TASK TO COMPLETE =>
In the post about life as an unmarried single, what did Barry and the narrator have when they went somewhere cozy?

SUPPLIED TEXT =>
⟨

MY JOURNEY THROUGH LIFE AS AN UNMARRIED SINGLE.

   Ah i just got my head hit by that ball why didn't i even take the other way i whined, this lovely chap came from behind me apologising profusely. i continued my on my way not wanting to miss the appointment i was trying to keep.
  I was at the shop attending to what i was being paid to do when barry walked in not too tall, chubby and nicely put together, honestly he caught my eyes but am i suppose to look at my customer with eyes meant for the bedroom alone? hell no! 
Barry i didn't know his name then told he was a visitor in town, we got talking generally and he wanted to see me again which i quickly declined but he insisted and i went along with him. we went to somewhere cozy had fish and wine, he later drop me at home and i said my thanks. I was like that was a nice one and kept on seeing the young man not knowing he was married with kids, i wanted to know every thing about him told me some keeping the married part of him hidden from me. i felt i was going to hold this one down but after meeting with some of his family members he said he had something to share with me.
 I kept wondering what, on a sunday morning after church he dropped me at my place as i was about alighting from the car he held my hands, he was kind of jittery and i was like what is it? are you alright? he said he is and told me that he is sorry he has being holding back information from me because he doesn't want to loose me and that he was married. All my world at that time came collapsing. i felt like throwing up, like screaming or throwing something at him. why must he act that way and towards me while i gave him my heart and body hmmmm! 
 I was hurt and like what did i do to deserve this from him to be treated that way. Men i find out are i don't know if i should use the word ''terrible cheats'' or ''mystery lovers'' because you no you have a wife out there and kids and you still keep lovers which you sometimes are serious about. i held on at first not wanting to let go but i reasoned one day saying to myself, do you really want to be a home breaker? or a second wife?  I got my answers from that question i posed to myself being less silly with my still hanging on and i just moved on hard as it is.
 To all the barry(s) out there pulease! let we single babes be and even if you want to date outside your marriage or have a fling be kind to let us know, in case we are not interested in such. Honestly one can be more careful with the heart.
 Finally my first post, i hope you get to enjoy it.

⟩

DATASET SECTION =>
⟨

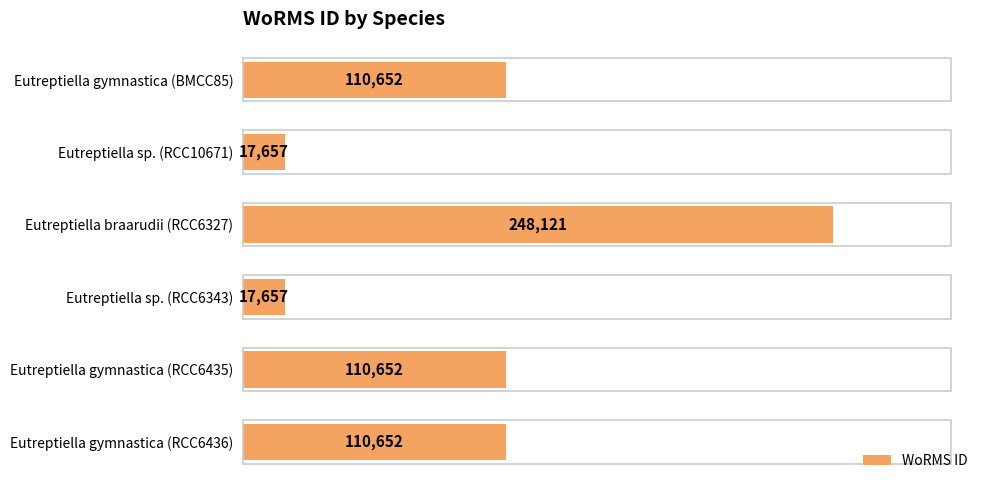

Approximately how many times larger is the value at Eutreptiella sp. (RCC10671) compared to Eutreptiella sp. (RCC6343)?

1.0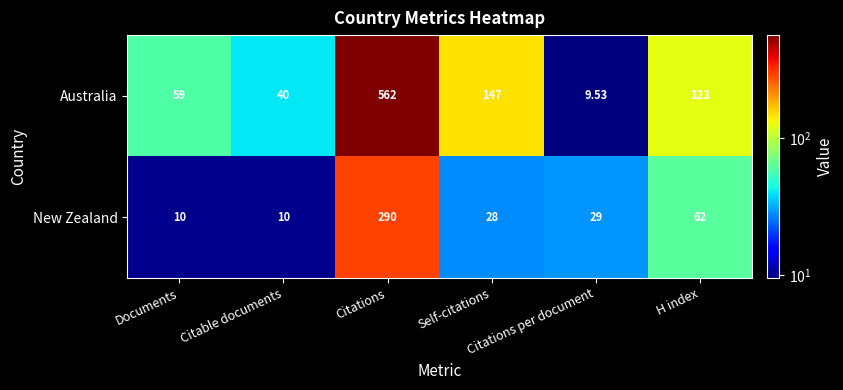

Which series has the largest total across all categories?

Australia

⟩

ANSWER TO THIS TASK =>
Fish and wine.